La sécurité n’est pas une solution universelle ; elle repose sur votre modèle unique de gestion des risques. Celui-ci comprend également trois domaines clés :
- la menace
- la vulnérabilité
- la criticité
C’est l’intersection de ces trois domaines qui aide à définir votre stratégie de sauvegarde et de récupération.
-
Certains sites web sont plus exposés aux menaces que d’autres en raison de leur contenu ou de leur domaine (modèle économique), tandis que d’autres ne suscitent guère l’intérêt des acteurs malveillants.
-
Certaines personnes savent héberger en toute sécurité, installer les derniers correctifs, sécuriser leur système de fichiers, etc., ce qui les rend moins vulnérables que celles qui ne sont pas aussi compétentes (ou simplement paresseuses) dans ce domaine.
-
Certaines personnes gèrent des sites web et des forums très critiques. Si le site tombe en panne, par exemple, elles pourraient perdre beaucoup d’argent en une seule journée (voire une heure) ou voir l’intégrité de leur marque entachée.
-
Pour d’autres, si le site tombe en panne, peut-être que quelques personnes seulement s’en rendent compte ou s’en soucient, et aucune perte financière n’est subie.
Ainsi, sans transformer ce sujet passionnant en un traité de sécurité, vous devez comprendre vos propres exigences de gestion des risques en fonction de votre modèle économique et de vos facteurs de risque uniques, et non du modèle de gestion des risques d’autrui.
Une solution ne convient pas à tous… et c’est l’une des leçons les plus importantes que les professionnels de l’informatique peuvent comprendre concernant la sécurité informatique (mais très peu le comprennent réellement). Les sauvegardes et la récupération constituent un élément clé de l’équation.
Pour information : nous ne faisons jamais confiance à des tiers pour nos sauvegardes (jamais) et les conservons toujours dans un endroit sûr sous notre contrôle technique et administratif.
Par ailleurs, un ami à moi est l’un des meilleurs plongeurs en grottes (explorateurs) au monde. Lorsqu’il plonge et explore des grottes sous-marines, il dispose d’une redondance double et triple (gaz, masques, ordinateurs, lampes, batteries, couteaux, scooters sous-marins, etc.). Je l’ai vu préparer plus de 40 bouteilles de gaz et transporter au moins deux scooters sous-marins. Il sait comment gérer les risques sous l’eau.

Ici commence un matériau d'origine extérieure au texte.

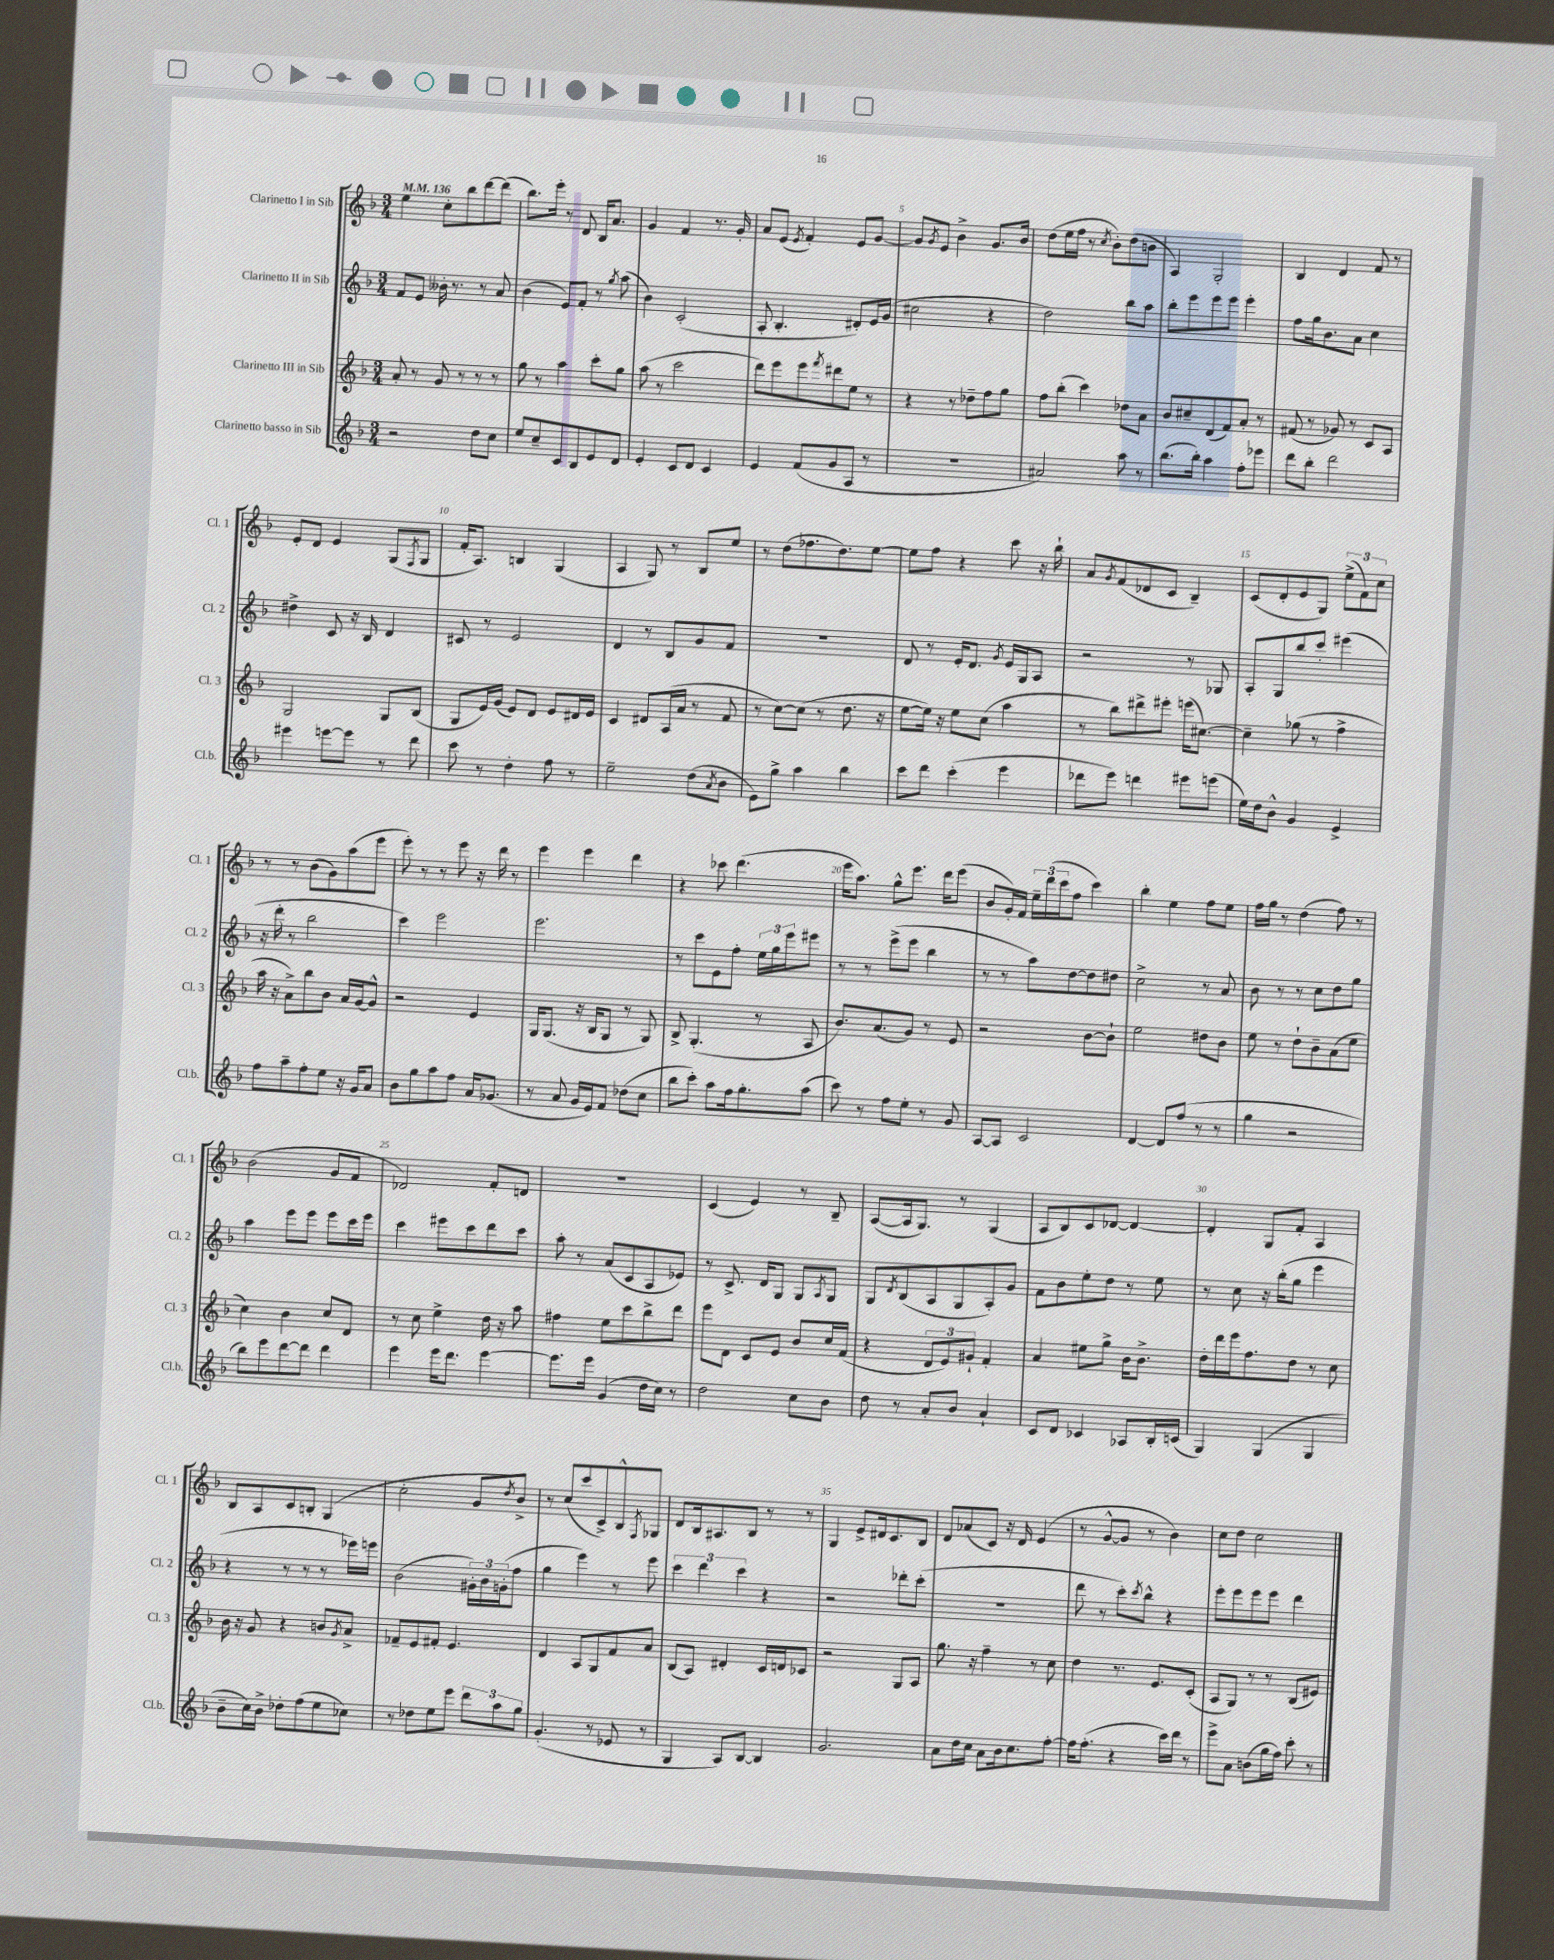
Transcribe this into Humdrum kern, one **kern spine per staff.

**kern	**kern	**kern	**kern
*part4	*part3	*part2	*part1
*staff4	*staff3	*staff2	*staff1
*I"Clarinetto basso in Sib	*I"Clarinetto III in Sib	*I"Clarinetto II in Sib	*I"Clarinetto I in Sib
*I'Cl.b.	*I'Cl. 3	*I'Cl. 2	*I'Cl. 1
*clefG2	*clefG2	*clefG2	*clefG2
*k[b-]	*k[b-]	*k[b-]	*k[b-]
*M3/4	*M3/4	*M3/4	*M3/4
*MM136	*MM136	*MM136	*MM136
=1	=1	=1	=1
2r	8a'/	8f/L	4ee\
.	8r	8e/J	.
.	8g/	16b--X'\	8cc'\L
.	.	8.r	.
.	8r	.	8bb-\
8dd\L	8r	8r	[8ddd\
8cc\J	8r	8a/	(8ddd\J]
=2	=2	=2	=2
8ee/L	8gg\	(4b-\	8.bb-\L)
8cc~/	8r	.	.
.	.	.	16eee'\Jk
8c/	4aa\	8e/L)	8r
8B-/	.	8f'/J	8d/
8e/	8ccc'\L	8r	16B-/KL
.	.	.	8.a/J
.	.	8qgg/	.
8d/J	8gg\J	(8aa\	.
=3	=3	=3	=3
4e'/	(8aa\	4b-\)	4g/
.	8r	.	.
8c/L	2ccc\	(2c'/	4f/
8d/J	.	.	.
4c/	.	.	8.r
.	.	.	16g'/
=4	=4	=4	=4
4e/	8ddd\L)	8A'/	8a/L
.	8eee\	4.B-'/	(8e/J
.	.	.	8qe/
(8f/L	8eee\	.	4f'/)
.	8qfff/	.	.
8g/	8ddd#X\	.	.
8A/J	8ee\J	8d#X'/L)	8e/L
8r	8r	16e/L	[8g/J
.	.	(16g/JJ	.
=5	=5	=5	=5
2.r	4r	2cc#X\	8g/L]
.	.	.	8qg/
.	.	.	8e/J
.	8r	.	4b-^\
.	8dd-X~\L	.	.
.	8ff\	4r	8.g/L
.	8gg\J	.	.
.	.	.	16b-/Jk
=6	=6	=6	=6
2a#X/)	8ff\L	2dd\)	(8dd\L
.	(8bb-'\J	.	16ee\L
.	.	.	16ff\JJ
.	4ccc\)	.	8r
.	.	.	8qcc/
.	.	.	8b-'\L)
8aa\	8dd-X\L	8bb-\L	(8dd\
8r	8a\J	8aa\J	8bn\J
=7	=7	=7	=7
(8.bb-\L	8b-/L	8bb-'\L	4A/)
.	8cc#X~/	8eee\	.
16bb-'\Jk)	.	.	.
4aa\	(8d/	8eee\	2G'/
.	8f/)	8eee\J	.
8ff'\L	8a'/J	4eee'\	.
8eee-X\J	8r	.	.
=8	=8	=8	=8
8ddd\L	(8f#X/	8ff\L	4B-/
8bb-'\J	8r	16gg\k	.
.	.	8.b-\	.
2ddd\	8g-X/)	.	4d/
.	8r	8a\J	.
.	8c/L	4cc\	8f/
.	8A/J	.	8r
!!LO:LB:g=z
=9	=9	=9	=9
4eee#X\	2G/	4dd#X^\	8e'/L
.	.	.	8d/J
[8eeen\L	.	8c/	4e/
8eee\J]	.	16r	.
.	.	16B-/	.
8r	8G/L	4d/	(8G/L
.	.	.	8qF/
8ddd\	(8B-/J	.	8G/J
=10	=10	=10	=10
8ccc\	8G/L	8c#X/	16f'/KL
.	.	.	8.A/J)
8r	16e/L)	8r	.
.	(16g/JJ	.	.
4dd'\	8e/L)	2e/	4Bn/
.	8d/J	.	.
8ff\	8e/L	.	(4G/
8r	16d#X/L	.	.
.	16e/JJ	.	.
=11	=11	=11	=11
2ee~\	4c/	4d/	4A/
.	8d#X/L	8r	8G/)
.	(16A/L	8B-/L	8r
.	16a/JJ	.	.
(8dd\L	8r	8g/	8B-/L
8qa/	.	.	.
8b-\J	8f/	8f/J	8ee/J
=12	=12	=12	=12
8e\L)	8r	2.r	8r
8gg^\J	[8cc\L)	.	(8dd\L
4aa\	(8cc\J]	.	8.ff-X\
.	8r	.	.
.	.	.	8.dd\)
4bb-\	8.dd\	.	.
.	.	.	[8ee\J
.	16r	.	.
=13	=13	=13	=13
8ccc\L	[8ee\L	8d/	8ee\L]
8ddd\J	16ee\Jk])	8r	8ff\J
.	16r	.	.
(4ccc'\	8ee\L	16e'/KL	4r
.	.	8.d/J	.
.	(8cc\J	.	.
.	.	8qg/	.
4eee\	4aa\	16e/LL	8ccc\
.	.	16G/J	.
.	.	8A/J	16r
.	.	.	16bb-`\
=14	=14	=14	=14
8ddd-X\L	8r	2r	8a/L
.	.	.	8qg/
8eee\J)	8bb-\L)	.	(8f/
4dddn\	8ddd#X^\	.	8d-X/
.	8eee#X'\J	.	8c/J
8eee#X\L	(16eeen\KL	8r	4B-~/)
.	[8.cc#X\J)	.	.
(8eeen\J	.	8G-X/	.
=15	=15	=15	=15
16ee\LL)	4cc#~\]	8A'/L	(8c/L
16dd\J	.	.	.
8b-^^\J	.	8G/	8d'/
4g/	(8gg-X\	8bb-/	8e/
.	8r	8ccc'/J	8G/J)
4e^/	4ff^\	(4eee#X\	(12ee^\L
.	.	.	12f\)
.	.	.	12cc\J
!!LO:LB:g=z
=16	=16	=16	=16
8ff\L	16aa\	16r	8r
.	16r	16ddd'\	.
8aa~\	8a^\L)	8r	8r
8ff'\	8bb-\	2bb-\	(8b-\L
8ee\J	8b-\J	.	8g\)
16r	16a/LL	.	(8aa\
16g/KL	[16g/J	.	.
8a/J	8g^^/J]	.	8eee\J
=17	=17	=17	=17
8b-\L	2r	4ccc\)	8eee'\)
8gg\	.	.	8r
8aa\	.	2eee\	8r
8ff\J	.	.	8eee\
16a/KL	4e/	.	16r
(8.g-X/J	.	.	16ddd\
.	.	.	8r
=18	=18	=18	=18
8r	16G/KL	2.eee\	4eee\
.	(8.G/J	.	.
8a/	.	.	.
16g/LL	16r	.	4eee\
16e/J)	16B-/KL	.	.
8f/J	8G/J	.	.
(8dd-X\L	8r	.	4ddd\
8cc\J	8G/)	.	.
=19	=19	=19	=19
8bb-\L	8B-^/	8r	4r
8ccc'\J)	(4.G'/	8ccc\L	.
8aa\L	.	8e\	8ccc-X\
16ff\k	.	8ff'\J	(4.ddd\
8.gg'\	.	.	.
.	8r	24ee\LL	.
.	.	24gg\	.
.	.	24eee\J	.
(8aa\J	8A/	8eee#X\J	.
=20	=20	=20	=20
8ccc\)	8.b-/L)	8r	16eee\KL
.	.	.	8.aa\J)
8r	.	8r	.
.	(8.a/	.	.
8ff\L	.	(8eee^\L	8gg^^\L
8ee'\J	8g/J)	8eee\J	8.eee\J
8r	8r	4bb-\	.
.	.	.	16ddd\KL
8g/	8e/	.	(8eee\J
=21	=21	=21	=21
[8A/L	2r	8r	8b-/L
8A/J]	.	8r	16g'/L)
.	.	.	16f/JJ
2c/	.	8aa\L)	24ee~\LL
.	.	.	(24ddd\
.	.	.	24ccc\J
.	.	[8dd\	8ff\J
.	[8b-\L	8dd\]	4ccc\)
.	8b-`\J]	8dd#X\J	.
=22	=22	=22	=22
[4d/	2ee\	2cc^\	4bb-'\
8d/L]	.	.	4ee\
(8ff/J	.	.	.
8r	8dd#X\L	8r	8ff\L
8r	8b-\J	8a/	8ee\J
=23	=23	=23	=23
4gg\	8ee\	8b-\	16ff\LL
.	.	.	16gg\JJ
.	8r	8r	8r
2r	8dd`\L	8r	(4dd\
.	8b-~\	8cc\L	.
.	(8a\	8dd\	8ff\)
.	8ee\J	8gg\J	8r
!!LO:LB:g=z
=24	=24	=24	=24
8bb-\L)	4cc\)	4aa\	(2b-\
8eee\	.	.	.
[8ddd\	4b-\	8eee\L	.
8ddd\J]	.	8eee\J	.
4ddd\	8cc/L	8eee\L	8g/L
.	8d/J	16ccc\L	8f/J
.	.	16eee\JJ	.
=25	=25	=25	=25
4eee\	8r	4ccc\	2d-X/)
.	8cc\	.	.
16eee\KL	4ee^\	8eee#X\L	.
8.ddd\J	.	.	.
.	.	8ccc\	.
[4eee\	16dd\	8ddd\	8f'/L
.	16r	.	.
.	8aa\	8ccc\J	8dn/J
=26	=26	=26	=26
8.eee\L]	4ff#X\	8aa'\	2.r
.	.	8r	.
16eee\Jk	.	.	.
(4g/	8ee\L	(8a/L	.
.	8ccc\	8c/	.
16dd\LL	8bb-^\	8A/	.
16cc\JJ)	.	.	.
8r	8ddd\J	8e-X/J)	.
=27	=27	=27	=27
2dd\	8eee\L	8r	(4c/
.	8d\J	8.c^/	.
.	8c/L	.	4e/)
.	.	16d/KL	.
.	8e/J	8G/J	.
8cc\L	8b-/L	8G/L	8r
.	.	8qA/	.
8b-\J	16cc/L	8G/J	8B-~/
.	(16f/JJ	.	.
=28	=28	=28	=28
8dd\	4r	8G/L	([8A/L
.	.	8qd/	.
8r	.	(8B-/	16A/k]
.	.	.	8.G/J)
8a'/L	12d/L	8A/	.
.	12e/)	.	.
8b-/J	.	8G/	8r
.	12g#X`/J	.	.
4a`/	4f'/	8A'/)	(4G/
.	.	8g/J	.
=29	=29	=29	=29
8c/L	4a/	8f\L	8A/L
8d/J	.	8b-\	8B-/)
4c-X/	8ee#X\L	8ee'\	8c/
.	8gg^\J	8dd\J	[8d-X/J
8A-X/L	16b-\KL	8r	4d-/_
.	8.b-^\J	.	.
16B-'/L	.	8ee\	.
(16cn/JJ	.	.	.
=30	=30	=30	=30
4G/)	16dd'\LL	8r	4d-'/]
.	16ddd\	.	.
.	16eee\J	8cc\	.
.	8.ff\	.	.
(4G/	.	16r	8G/L
.	.	(16bb-'\KL	.
.	8dd\J	8gg\J	8f'/J
4G/	8r	4eee\	4A/
.	8cc\	.	.
!!LO:LB:g=z
=31	=31	=31	=31
8b-~\L	16b-\	4r	8B-/L
.	16r	.	.
16cc\L)	8g/	.	8A/
16b-^\JJ	.	.	.
8dd-X'\L	4r	8r	8c/
(8ff\	.	8r	8Bn'/J
8ee\	8bn/L	8r	(4G/
.	8qg/	.	.
8cc-X\J)	8a^/J	16eee-X\LL)	.
.	.	16eeen\JJ	.
=32	=32	=32	=32
8r	8f-X~/L	(2b-\	2cc'\
8dd-X\L	8e/	.	.
8ee\	8f#X'/J	.	.
8eee\J	4.e/	.	.
12ddd\L	.	24g#X'\LL)	8g/L
.	.	24b-\	.
12aa\	.	(24gn'\J	.
.	.	.	8qdd/
.	.	8ff\J	8b-^/J)
12gg\J	.	.	.
=33	=33	=33	=33
(4.g'/	4d/	4gg\	8r
.	.	.	(8cc/L
.	8A/L	4eee\)	8ccc/
8r	8G/	.	8c^/)
8e-X/	8f/	8r	8B-^^/
.	.	.	8qF/
8r	8a/J	8eee\	8G-X/J
=34	=34	=34	=34
4G/	(8B-/L	6ccc\	8d/L
.	8A/J)	.	16B-/k
.	.	6ddd\	.
.	.	.	8.A#X/
8A/L)	4d#X'/	.	.
.	.	6ccc\	.
[8B-/J	.	.	8B-/J
4B-/]	16c/LL	4r	8r
.	16dn/J	.	.
.	8c-X/J	.	8r
=35	=35	=35	=35
2.g/	2r	2r	4G/
.	.	.	8e^/L
.	.	.	16d#X/k
.	.	.	8.c/
.	8G/L	8ddd-X'\L	.
.	8A/J	(8ccc'\J	8B-/J
=36	=36	=36	=36
8a\L	8.gg\	2.r	8d/L
16dd\L	.	.	(8a-X/
16cc\JJ	16r	.	.
8a\L	4ff~\	.	8c/J)
16b-\k	.	.	16r
8.cc\	.	.	16d/
.	8r	.	(4e/
[8ff'\J	8cc\	.	.
=37	=37	=37	=37
16ff\KL]	4dd\	8ddd\	8r
(8.ff'\J	.	.	.
.	.	8r	[8g^^/L
4r	8.r	8ccc'\L)	8g/J]
.	.	8qccc/	.
.	.	8bb-^^\J	8r
.	8.e/L	.	.
16ccc\LL)	.	4r	4b-\)
16ddd\JJ	.	.	.
8r	(8c'/J	.	.
=38	=38	=38	=38
8eee^\L	8A/L	8eee'\L	8cc\L
8a\J	8G/J)	8eee\	8dd\J
(8bn\L	8r	8eee\	2cc\
16gg\L	8r	8eee\J	.
16ff\JJ)	.	.	.
8ccc'\	(8B-/L	4ddd\	.
8r	8e#X/J)	.	.
==	==	==	==
*-	*-	*-	*-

CEPENDANT, ce même explorateur de grottes sous-marines, célèbre dans le monde entier, ne fait jamais de sauvegarde de son ordinateur de bureau et se connecte souvent en ligne car son ordinateur portable a planté et il a perdu toutes ses données. Il dit ne pas se soucier de perdre ses présentations PowerPoint… c’est donc sa stratégie personnelle de gestion des risques. Il accorde bien plus de valeur à sa vie qu’à quelques fichiers numériques.
Ainsi va la vie…
Pour répondre à votre question : nous hébergeons nous-mêmes depuis près de 30 ans. Nous conservons toujours nos sauvegardes hors site en utilisant rsync et même sftp sur un serveur auquel nous avons accès, et nous n’avons jamais eu de problème en 30 ans de présence de serveurs sur Internet. J’ai même une copie supplémentaire sur mon réseau domestique, sur un petit Mac Mini agissant comme dispositif de stockage privé. C’est ce que je considère comme “sécurisé”… pour mon modèle de gestion des risques.